И в эту-то минуту является непрошеный Нелькин.
— Что? что это? — не может он понять происходящего, подозревая бог знает что (впрочем, не без основания). — Кто нежна?
И Кречинский с медлительным сладострастием победителя оборачивается к поверженному сопернику. Оборачивается, чтобы произнести…
Впрочем, повременим с его ответом. Оттянем удовольствие — хотя бы для одних тех, кто ответ запамятовал. Приведем отрывок из воспоминаний не раз цитировавшегося нами Власа Михайловича Дорошевича, где он, сам бывший актер-любитель, рассказывает, как проходил с ними, с юнцами, свою коронную роль знаменитый Далматов:
«— Кречинский! У вас в руках шапокляк. Подождите, не раскрывайте.
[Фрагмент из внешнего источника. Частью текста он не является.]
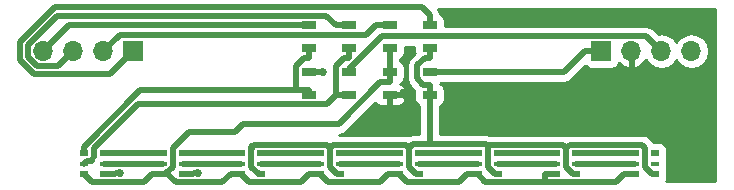
<source format=gtl>
G04 #@! TF.FileFunction,Copper,L1,Top,Signal*
%FSLAX46Y46*%
G04 Gerber Fmt 4.6, Leading zero omitted, Abs format (unit mm)*
G04 Created by KiCad (PCBNEW 4.0.6) date Thu Jun 20 17:11:49 2019*
%MOMM*%
%LPD*%
G01*
G04 APERTURE LIST*
%ADD10C,0.100000*%
%ADD11R,0.800000X0.500000*%
%ADD12R,0.800000X0.300000*%
%ADD13R,1.700000X1.700000*%
%ADD14O,1.700000X1.700000*%
%ADD15R,1.300000X0.700000*%
%ADD16C,0.685800*%
%ADD17C,0.508000*%
%ADD18C,0.299800*%
%ADD19C,0.254000*%
G04 APERTURE END LIST*
D10*
D11*
X105810000Y-112870000D03*
D12*
X105810000Y-113770000D03*
D11*
X105810000Y-114670000D03*
X107510000Y-114670000D03*
D12*
X107510000Y-113770000D03*
D11*
X107510000Y-112870000D03*
X112480000Y-112870000D03*
D12*
X112480000Y-113770000D03*
D11*
X112480000Y-114670000D03*
X114180000Y-114670000D03*
D12*
X114180000Y-113770000D03*
D11*
X114180000Y-112870000D03*
X119150000Y-112870000D03*
D12*
X119150000Y-113770000D03*
D11*
X119150000Y-114670000D03*
X120850000Y-114670000D03*
D12*
X120850000Y-113770000D03*
D11*
X120850000Y-112870000D03*
X125810000Y-112870000D03*
D12*
X125810000Y-113770000D03*
D11*
X125810000Y-114670000D03*
X127510000Y-114670000D03*
D12*
X127510000Y-113770000D03*
D11*
X127510000Y-112870000D03*
X132480000Y-112870000D03*
D12*
X132480000Y-113770000D03*
D11*
X132480000Y-114670000D03*
X134180000Y-114670000D03*
D12*
X134180000Y-113770000D03*
D11*
X134180000Y-112870000D03*
X139150000Y-112870000D03*
D12*
X139150000Y-113770000D03*
D11*
X139150000Y-114670000D03*
X140850000Y-114670000D03*
D12*
X140850000Y-113770000D03*
D11*
X140850000Y-112870000D03*
X145810000Y-112870000D03*
D12*
X145810000Y-113770000D03*
D11*
X145810000Y-114670000D03*
X147510000Y-114670000D03*
D12*
X147510000Y-113770000D03*
D11*
X147510000Y-112870000D03*
X152480000Y-112870000D03*
D12*
X152480000Y-113770000D03*
D11*
X152480000Y-114670000D03*
X154180000Y-114670000D03*
D12*
X154180000Y-113770000D03*
D11*
X154180000Y-112870000D03*
D13*
X110000000Y-104250000D03*
D14*
X107460000Y-104250000D03*
X104920000Y-104250000D03*
X102380000Y-104250000D03*
D13*
X149630000Y-104250000D03*
D14*
X152170000Y-104250000D03*
X154710000Y-104250000D03*
X157250000Y-104250000D03*
D15*
X124900000Y-103950000D03*
X124900000Y-102050000D03*
X128300000Y-103950000D03*
X128300000Y-102050000D03*
X131700000Y-103950000D03*
X131700000Y-102050000D03*
X135100000Y-103950000D03*
X135100000Y-102050000D03*
X124900000Y-106050000D03*
X124900000Y-107950000D03*
X128300000Y-106050000D03*
X128300000Y-107950000D03*
X131700000Y-107950000D03*
X131700000Y-106050000D03*
X135100000Y-106050000D03*
X135100000Y-107950000D03*
D16*
X120013900Y-112346400D03*
X108921800Y-114564900D03*
X115494700Y-114572300D03*
X132847500Y-107820500D03*
X126058000Y-106050000D03*
D17*
X124900000Y-107950000D02*
X124900000Y-107559400D01*
X124900000Y-103950000D02*
X124900000Y-104808000D01*
X124471000Y-104808000D02*
X124900000Y-104808000D01*
X123793700Y-105485300D02*
X124471000Y-104808000D01*
X123793700Y-107559400D02*
X123793700Y-105485300D01*
X124900000Y-107559400D02*
X123793700Y-107559400D01*
X105810000Y-112340600D02*
X105810000Y-112870000D01*
X110591200Y-107559400D02*
X105810000Y-112340600D01*
X123793700Y-107559400D02*
X110591200Y-107559400D01*
X128300000Y-107950000D02*
X127142000Y-107950000D01*
X128300000Y-103950000D02*
X128300000Y-104808000D01*
X127142000Y-105537000D02*
X127142000Y-107950000D01*
X127871000Y-104808000D02*
X127142000Y-105537000D01*
X128300000Y-104808000D02*
X127871000Y-104808000D01*
X106665900Y-112419200D02*
X106665900Y-113196300D01*
X110378300Y-108706800D02*
X106665900Y-112419200D01*
X126385200Y-108706800D02*
X110378300Y-108706800D01*
X127142000Y-107950000D02*
X126385200Y-108706800D01*
D18*
X106533200Y-113329000D02*
X106533200Y-113530800D01*
X106665900Y-113196300D02*
X106533200Y-113329000D01*
D17*
X106049200Y-113530800D02*
X105810000Y-113770000D01*
X106533200Y-113530800D02*
X106049200Y-113530800D01*
X145810000Y-114670000D02*
X144902000Y-114670000D01*
X139150000Y-114670000D02*
X138242000Y-114670000D01*
X152480000Y-114670000D02*
X151572000Y-114670000D01*
X144902000Y-115330700D02*
X144902000Y-114670000D01*
X139810700Y-115330700D02*
X144902000Y-115330700D01*
X139150000Y-114670000D02*
X139810700Y-115330700D01*
X150911300Y-115330700D02*
X151572000Y-114670000D01*
X144902000Y-115330700D02*
X150911300Y-115330700D01*
X132480000Y-114670000D02*
X131572000Y-114670000D01*
X133140800Y-115330800D02*
X132480000Y-114670000D01*
X137581200Y-115330800D02*
X133140800Y-115330800D01*
X138242000Y-114670000D02*
X137581200Y-115330800D01*
X125810000Y-114670000D02*
X124902000Y-114670000D01*
X126502400Y-115362400D02*
X125810000Y-114670000D01*
X130879600Y-115362400D02*
X126502400Y-115362400D01*
X131572000Y-114670000D02*
X130879600Y-115362400D01*
X131700000Y-103950000D02*
X131700000Y-106050000D01*
X131700000Y-106050000D02*
X131700000Y-106908000D01*
X113594200Y-115374700D02*
X112814400Y-114594800D01*
X117537300Y-115374700D02*
X113594200Y-115374700D01*
X118242000Y-114670000D02*
X117537300Y-115374700D01*
X119150000Y-114670000D02*
X118242000Y-114670000D01*
X124239800Y-115332200D02*
X124902000Y-114670000D01*
X119812200Y-115332200D02*
X124239800Y-115332200D01*
X119150000Y-114670000D02*
X119812200Y-115332200D01*
X130935400Y-106908000D02*
X131700000Y-106908000D01*
X127402700Y-110440700D02*
X130935400Y-106908000D01*
X119262800Y-110440700D02*
X127402700Y-110440700D01*
X118602100Y-111101400D02*
X119262800Y-110440700D01*
X114716800Y-111101400D02*
X118602100Y-111101400D01*
X113340400Y-112477800D02*
X114716800Y-111101400D01*
X113340400Y-114068800D02*
X113340400Y-112477800D01*
X112814400Y-114594800D02*
X113340400Y-114068800D01*
X112739200Y-114670000D02*
X112480000Y-114670000D01*
X112814400Y-114594800D02*
X112739200Y-114670000D01*
X106499900Y-115359900D02*
X105810000Y-114670000D01*
X110882100Y-115359900D02*
X106499900Y-115359900D01*
X111572000Y-114670000D02*
X110882100Y-115359900D01*
X112480000Y-114670000D02*
X111572000Y-114670000D01*
X135100000Y-108254800D02*
X135100000Y-108808000D01*
X135100000Y-108254800D02*
X135100000Y-107950000D01*
X134671000Y-104808000D02*
X135100000Y-104808000D01*
X134043200Y-105435800D02*
X134671000Y-104808000D01*
X134043200Y-106571500D02*
X134043200Y-105435800D01*
X134563700Y-107092000D02*
X134043200Y-106571500D01*
X135100000Y-107092000D02*
X134563700Y-107092000D01*
X135100000Y-107950000D02*
X135100000Y-107092000D01*
X135100000Y-103950000D02*
X135100000Y-104808000D01*
X146945600Y-112209200D02*
X146660000Y-112494800D01*
X153100500Y-112209200D02*
X146945600Y-112209200D01*
X153330000Y-112438700D02*
X153100500Y-112209200D01*
X153330000Y-114045200D02*
X153330000Y-112438700D01*
X153954800Y-114670000D02*
X153330000Y-114045200D01*
X154180000Y-114670000D02*
X153954800Y-114670000D01*
X147274200Y-114670000D02*
X147510000Y-114670000D01*
X146660000Y-114055800D02*
X147274200Y-114670000D01*
X146660000Y-112494800D02*
X146660000Y-114055800D01*
X140189300Y-112209200D02*
X140043200Y-112355300D01*
X146374400Y-112209200D02*
X140189300Y-112209200D01*
X146660000Y-112494800D02*
X146374400Y-112209200D01*
X140614200Y-114670000D02*
X140850000Y-114670000D01*
X140043200Y-114099000D02*
X140614200Y-114670000D01*
X140043200Y-112355300D02*
X140043200Y-114099000D01*
X135100000Y-112159700D02*
X135100000Y-108808000D01*
X139847600Y-112159700D02*
X135100000Y-112159700D01*
X140043200Y-112355300D02*
X139847600Y-112159700D01*
X133665100Y-112159700D02*
X133373200Y-112451600D01*
X135100000Y-112159700D02*
X133665100Y-112159700D01*
X133373200Y-114099000D02*
X133373200Y-112451600D01*
X133944200Y-114670000D02*
X133373200Y-114099000D01*
X134180000Y-114670000D02*
X133944200Y-114670000D01*
X126877700Y-112209200D02*
X126660000Y-112426900D01*
X133130800Y-112209200D02*
X126877700Y-112209200D01*
X133373200Y-112451600D02*
X133130800Y-112209200D01*
X127274200Y-114670000D02*
X127510000Y-114670000D01*
X126660000Y-114055800D02*
X127274200Y-114670000D01*
X126660000Y-112426900D02*
X126660000Y-114055800D01*
X120267100Y-112207500D02*
X120071100Y-112403500D01*
X126440600Y-112207500D02*
X120267100Y-112207500D01*
X126660000Y-112426900D02*
X126440600Y-112207500D01*
X120614200Y-114670000D02*
X120850000Y-114670000D01*
X120000000Y-114055800D02*
X120614200Y-114670000D01*
X120000000Y-112474600D02*
X120000000Y-114055800D01*
X120071100Y-112403500D02*
X120000000Y-112474600D01*
X120071100Y-112403500D02*
X120013900Y-112346400D01*
X108523100Y-114564900D02*
X108418000Y-114670000D01*
X108921800Y-114564900D02*
X108523100Y-114564900D01*
X107510000Y-114670000D02*
X108418000Y-114670000D01*
X114180000Y-114670000D02*
X115088000Y-114670000D01*
X115185700Y-114572300D02*
X115088000Y-114670000D01*
X115494700Y-114572300D02*
X115185700Y-114572300D01*
X111572000Y-113770000D02*
X108418000Y-113770000D01*
X112480000Y-113770000D02*
X111572000Y-113770000D01*
X107510000Y-113770000D02*
X108418000Y-113770000D01*
X112480000Y-112870000D02*
X107510000Y-112870000D01*
X119150000Y-113770000D02*
X114180000Y-113770000D01*
X119150000Y-112870000D02*
X114180000Y-112870000D01*
X125810000Y-113770000D02*
X120850000Y-113770000D01*
X125810000Y-112870000D02*
X120850000Y-112870000D01*
X132480000Y-113770000D02*
X127510000Y-113770000D01*
X132480000Y-112870000D02*
X127510000Y-112870000D01*
X139150000Y-113770000D02*
X134180000Y-113770000D01*
X139150000Y-112870000D02*
X134180000Y-112870000D01*
X145810000Y-113770000D02*
X140850000Y-113770000D01*
X145810000Y-112870000D02*
X140850000Y-112870000D01*
X152480000Y-113770000D02*
X147510000Y-113770000D01*
X152480000Y-112870000D02*
X147510000Y-112870000D01*
X135100000Y-102050000D02*
X135100000Y-101192000D01*
X108055600Y-106194400D02*
X110000000Y-104250000D01*
X101606200Y-106194400D02*
X108055600Y-106194400D01*
X100454800Y-105043000D02*
X101606200Y-106194400D01*
X100454800Y-103453100D02*
X100454800Y-105043000D01*
X103376600Y-100531300D02*
X100454800Y-103453100D01*
X134439300Y-100531300D02*
X103376600Y-100531300D01*
X135100000Y-101192000D02*
X134439300Y-100531300D01*
X108858100Y-102851900D02*
X107460000Y-104250000D01*
X129740100Y-102851900D02*
X108858100Y-102851900D01*
X130542000Y-102050000D02*
X129740100Y-102851900D01*
X131700000Y-102050000D02*
X130542000Y-102050000D01*
X103636400Y-105533600D02*
X104920000Y-104250000D01*
X101879900Y-105533600D02*
X103636400Y-105533600D01*
X101115600Y-104769300D02*
X101879900Y-105533600D01*
X101115600Y-103726800D02*
X101115600Y-104769300D01*
X103584400Y-101258000D02*
X101115600Y-103726800D01*
X126350000Y-101258000D02*
X103584400Y-101258000D01*
X127142000Y-102050000D02*
X126350000Y-101258000D01*
X128300000Y-102050000D02*
X127142000Y-102050000D01*
X104580000Y-102050000D02*
X102380000Y-104250000D01*
X124900000Y-102050000D02*
X104580000Y-102050000D01*
X146472000Y-106050000D02*
X148272000Y-104250000D01*
X135100000Y-106050000D02*
X146472000Y-106050000D01*
X149630000Y-104250000D02*
X148272000Y-104250000D01*
X132718000Y-107950000D02*
X132847500Y-107820500D01*
X131700000Y-107950000D02*
X132718000Y-107950000D01*
X153453200Y-102993200D02*
X154710000Y-104250000D01*
X131079400Y-102993200D02*
X153453200Y-102993200D01*
X128300000Y-105772600D02*
X131079400Y-102993200D01*
X128300000Y-106050000D02*
X128300000Y-105772600D01*
X124900000Y-106050000D02*
X126058000Y-106050000D01*
D19*
G36*
X159290000Y-115290000D02*
X155095730Y-115290000D01*
X155176431Y-115171890D01*
X155227440Y-114920000D01*
X155227440Y-114420000D01*
X155183162Y-114184683D01*
X155175658Y-114173021D01*
X155176431Y-114171890D01*
X155227440Y-113920000D01*
X155227440Y-113620000D01*
X155183162Y-113384683D01*
X155175658Y-113373021D01*
X155176431Y-113371890D01*
X155227440Y-113120000D01*
X155227440Y-112620000D01*
X155183162Y-112384683D01*
X155044090Y-112168559D01*
X154831890Y-112023569D01*
X154580000Y-111972560D01*
X154067182Y-111972560D01*
X153958618Y-111810082D01*
X153729118Y-111580582D01*
X153645594Y-111524773D01*
X153440706Y-111387871D01*
X153100500Y-111320200D01*
X146945600Y-111320200D01*
X146660000Y-111377009D01*
X146374400Y-111320200D01*
X140189300Y-111320200D01*
X140142877Y-111329434D01*
X139847600Y-111270700D01*
X135989000Y-111270700D01*
X135989000Y-108900792D01*
X136201441Y-108764090D01*
X136346431Y-108551890D01*
X136397440Y-108300000D01*
X136397440Y-107600000D01*
X136353162Y-107364683D01*
X136214090Y-107148559D01*
X136001890Y-107003569D01*
X135988803Y-107000919D01*
X136085028Y-106939000D01*
X146472000Y-106939000D01*
X146812206Y-106871329D01*
X147100618Y-106678618D01*
X148281410Y-105497826D01*
X148315910Y-105551441D01*
X148528110Y-105696431D01*
X148780000Y-105747440D01*
X150480000Y-105747440D01*
X150715317Y-105703162D01*
X150931441Y-105564090D01*
X151076431Y-105351890D01*
X151098301Y-105243893D01*
X151403076Y-105521645D01*
X151813110Y-105691476D01*
X152043000Y-105570155D01*
X152043000Y-104377000D01*
X152023000Y-104377000D01*
X152023000Y-104123000D01*
X152043000Y-104123000D01*
X152043000Y-104103000D01*
X152297000Y-104103000D01*
X152297000Y-104123000D01*
X152317000Y-104123000D01*
X152317000Y-104377000D01*
X152297000Y-104377000D01*
X152297000Y-105570155D01*
X152526890Y-105691476D01*
X152936924Y-105521645D01*
X153365183Y-105131358D01*
X153432298Y-104988447D01*
X153659946Y-105329147D01*
X154141715Y-105651054D01*
X154710000Y-105764093D01*
X155278285Y-105651054D01*
X155760054Y-105329147D01*
X155980000Y-104999974D01*
X156199946Y-105329147D01*
X156681715Y-105651054D01*
X157250000Y-105764093D01*
X157818285Y-105651054D01*
X158300054Y-105329147D01*
X158621961Y-104847378D01*
X158735000Y-104279093D01*
X158735000Y-104220907D01*
X158621961Y-103652622D01*
X158300054Y-103170853D01*
X157818285Y-102848946D01*
X157250000Y-102735907D01*
X156681715Y-102848946D01*
X156199946Y-103170853D01*
X155980000Y-103500026D01*
X155760054Y-103170853D01*
X155278285Y-102848946D01*
X154710000Y-102735907D01*
X154495758Y-102778522D01*
X154081818Y-102364582D01*
X153793406Y-102171871D01*
X153453200Y-102104200D01*
X136397440Y-102104200D01*
X136397440Y-101700000D01*
X136353162Y-101464683D01*
X136214090Y-101248559D01*
X136001890Y-101103569D01*
X135970131Y-101097138D01*
X135921329Y-100851794D01*
X135826585Y-100710000D01*
X159290000Y-100710000D01*
X159290000Y-115290000D01*
X159290000Y-115290000D01*
G37*
X159290000Y-115290000D02*
X155095730Y-115290000D01*
X155176431Y-115171890D01*
X155227440Y-114920000D01*
X155227440Y-114420000D01*
X155183162Y-114184683D01*
X155175658Y-114173021D01*
X155176431Y-114171890D01*
X155227440Y-113920000D01*
X155227440Y-113620000D01*
X155183162Y-113384683D01*
X155175658Y-113373021D01*
X155176431Y-113371890D01*
X155227440Y-113120000D01*
X155227440Y-112620000D01*
X155183162Y-112384683D01*
X155044090Y-112168559D01*
X154831890Y-112023569D01*
X154580000Y-111972560D01*
X154067182Y-111972560D01*
X153958618Y-111810082D01*
X153729118Y-111580582D01*
X153645594Y-111524773D01*
X153440706Y-111387871D01*
X153100500Y-111320200D01*
X146945600Y-111320200D01*
X146660000Y-111377009D01*
X146374400Y-111320200D01*
X140189300Y-111320200D01*
X140142877Y-111329434D01*
X139847600Y-111270700D01*
X135989000Y-111270700D01*
X135989000Y-108900792D01*
X136201441Y-108764090D01*
X136346431Y-108551890D01*
X136397440Y-108300000D01*
X136397440Y-107600000D01*
X136353162Y-107364683D01*
X136214090Y-107148559D01*
X136001890Y-107003569D01*
X135988803Y-107000919D01*
X136085028Y-106939000D01*
X146472000Y-106939000D01*
X146812206Y-106871329D01*
X147100618Y-106678618D01*
X148281410Y-105497826D01*
X148315910Y-105551441D01*
X148528110Y-105696431D01*
X148780000Y-105747440D01*
X150480000Y-105747440D01*
X150715317Y-105703162D01*
X150931441Y-105564090D01*
X151076431Y-105351890D01*
X151098301Y-105243893D01*
X151403076Y-105521645D01*
X151813110Y-105691476D01*
X152043000Y-105570155D01*
X152043000Y-104377000D01*
X152023000Y-104377000D01*
X152023000Y-104123000D01*
X152043000Y-104123000D01*
X152043000Y-104103000D01*
X152297000Y-104103000D01*
X152297000Y-104123000D01*
X152317000Y-104123000D01*
X152317000Y-104377000D01*
X152297000Y-104377000D01*
X152297000Y-105570155D01*
X152526890Y-105691476D01*
X152936924Y-105521645D01*
X153365183Y-105131358D01*
X153432298Y-104988447D01*
X153659946Y-105329147D01*
X154141715Y-105651054D01*
X154710000Y-105764093D01*
X155278285Y-105651054D01*
X155760054Y-105329147D01*
X155980000Y-104999974D01*
X156199946Y-105329147D01*
X156681715Y-105651054D01*
X157250000Y-105764093D01*
X157818285Y-105651054D01*
X158300054Y-105329147D01*
X158621961Y-104847378D01*
X158735000Y-104279093D01*
X158735000Y-104220907D01*
X158621961Y-103652622D01*
X158300054Y-103170853D01*
X157818285Y-102848946D01*
X157250000Y-102735907D01*
X156681715Y-102848946D01*
X156199946Y-103170853D01*
X155980000Y-103500026D01*
X155760054Y-103170853D01*
X155278285Y-102848946D01*
X154710000Y-102735907D01*
X154495758Y-102778522D01*
X154081818Y-102364582D01*
X153793406Y-102171871D01*
X153453200Y-102104200D01*
X136397440Y-102104200D01*
X136397440Y-101700000D01*
X136353162Y-101464683D01*
X136214090Y-101248559D01*
X136001890Y-101103569D01*
X135970131Y-101097138D01*
X135921329Y-100851794D01*
X135826585Y-100710000D01*
X159290000Y-100710000D01*
X159290000Y-115290000D01*
G36*
X133802560Y-104300000D02*
X133821438Y-104400326D01*
X133414582Y-104807182D01*
X133221871Y-105095594D01*
X133154200Y-105435800D01*
X133154200Y-106571500D01*
X133221871Y-106911706D01*
X133366843Y-107128671D01*
X133414582Y-107200118D01*
X133804565Y-107590101D01*
X133802560Y-107600000D01*
X133802560Y-108300000D01*
X133846838Y-108535317D01*
X133985910Y-108751441D01*
X134198110Y-108896431D01*
X134211000Y-108899041D01*
X134211000Y-111270700D01*
X133665100Y-111270700D01*
X133324894Y-111338371D01*
X133301325Y-111354119D01*
X133130800Y-111320200D01*
X127450460Y-111320200D01*
X127742906Y-111262029D01*
X128031318Y-111069318D01*
X130490955Y-108609681D01*
X130511673Y-108659698D01*
X130690301Y-108838327D01*
X130923690Y-108935000D01*
X131414250Y-108935000D01*
X131573000Y-108776250D01*
X131573000Y-108077000D01*
X131827000Y-108077000D01*
X131827000Y-108776250D01*
X131985750Y-108935000D01*
X132476310Y-108935000D01*
X132709699Y-108838327D01*
X132888327Y-108659698D01*
X132985000Y-108426309D01*
X132985000Y-108235750D01*
X132826250Y-108077000D01*
X131827000Y-108077000D01*
X131573000Y-108077000D01*
X131553000Y-108077000D01*
X131553000Y-107823000D01*
X131573000Y-107823000D01*
X131573000Y-107803000D01*
X131827000Y-107803000D01*
X131827000Y-107823000D01*
X132826250Y-107823000D01*
X132985000Y-107664250D01*
X132985000Y-107473691D01*
X132888327Y-107240302D01*
X132709699Y-107061673D01*
X132573713Y-107005346D01*
X132585317Y-107003162D01*
X132801441Y-106864090D01*
X132946431Y-106651890D01*
X132997440Y-106400000D01*
X132997440Y-105700000D01*
X132953162Y-105464683D01*
X132814090Y-105248559D01*
X132601890Y-105103569D01*
X132589000Y-105100959D01*
X132589000Y-104900792D01*
X132801441Y-104764090D01*
X132946431Y-104551890D01*
X132997440Y-104300000D01*
X132997440Y-103882200D01*
X133802560Y-103882200D01*
X133802560Y-104300000D01*
X133802560Y-104300000D01*
G37*
X133802560Y-104300000D02*
X133821438Y-104400326D01*
X133414582Y-104807182D01*
X133221871Y-105095594D01*
X133154200Y-105435800D01*
X133154200Y-106571500D01*
X133221871Y-106911706D01*
X133366843Y-107128671D01*
X133414582Y-107200118D01*
X133804565Y-107590101D01*
X133802560Y-107600000D01*
X133802560Y-108300000D01*
X133846838Y-108535317D01*
X133985910Y-108751441D01*
X134198110Y-108896431D01*
X134211000Y-108899041D01*
X134211000Y-111270700D01*
X133665100Y-111270700D01*
X133324894Y-111338371D01*
X133301325Y-111354119D01*
X133130800Y-111320200D01*
X127450460Y-111320200D01*
X127742906Y-111262029D01*
X128031318Y-111069318D01*
X130490955Y-108609681D01*
X130511673Y-108659698D01*
X130690301Y-108838327D01*
X130923690Y-108935000D01*
X131414250Y-108935000D01*
X131573000Y-108776250D01*
X131573000Y-108077000D01*
X131827000Y-108077000D01*
X131827000Y-108776250D01*
X131985750Y-108935000D01*
X132476310Y-108935000D01*
X132709699Y-108838327D01*
X132888327Y-108659698D01*
X132985000Y-108426309D01*
X132985000Y-108235750D01*
X132826250Y-108077000D01*
X131827000Y-108077000D01*
X131573000Y-108077000D01*
X131553000Y-108077000D01*
X131553000Y-107823000D01*
X131573000Y-107823000D01*
X131573000Y-107803000D01*
X131827000Y-107803000D01*
X131827000Y-107823000D01*
X132826250Y-107823000D01*
X132985000Y-107664250D01*
X132985000Y-107473691D01*
X132888327Y-107240302D01*
X132709699Y-107061673D01*
X132573713Y-107005346D01*
X132585317Y-107003162D01*
X132801441Y-106864090D01*
X132946431Y-106651890D01*
X132997440Y-106400000D01*
X132997440Y-105700000D01*
X132953162Y-105464683D01*
X132814090Y-105248559D01*
X132601890Y-105103569D01*
X132589000Y-105100959D01*
X132589000Y-104900792D01*
X132801441Y-104764090D01*
X132946431Y-104551890D01*
X132997440Y-104300000D01*
X132997440Y-103882200D01*
X133802560Y-103882200D01*
X133802560Y-104300000D01*
M02*

</source>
Вы подходите к двери. Нажимаете донышко двумя пальцами. Пам! И ушли. Сделайте!
— Реквизитор! Чтобы был подпиленный кий! Вы играли с Лидочкой на бильярде. Вы входите. В левой руке кий. Вы останавливаетесь. Берете кий и правой. Держите перед собой. Словно инстинктивно готовитесь защищаться. Поднимаете слегка правое колено. Р-раз! Кий пополам! — «Сэр-валэ-э-сь!» Обе половины кия в правую руку. Бросаете вместе в угол. Шаг вперед. Сделайте!»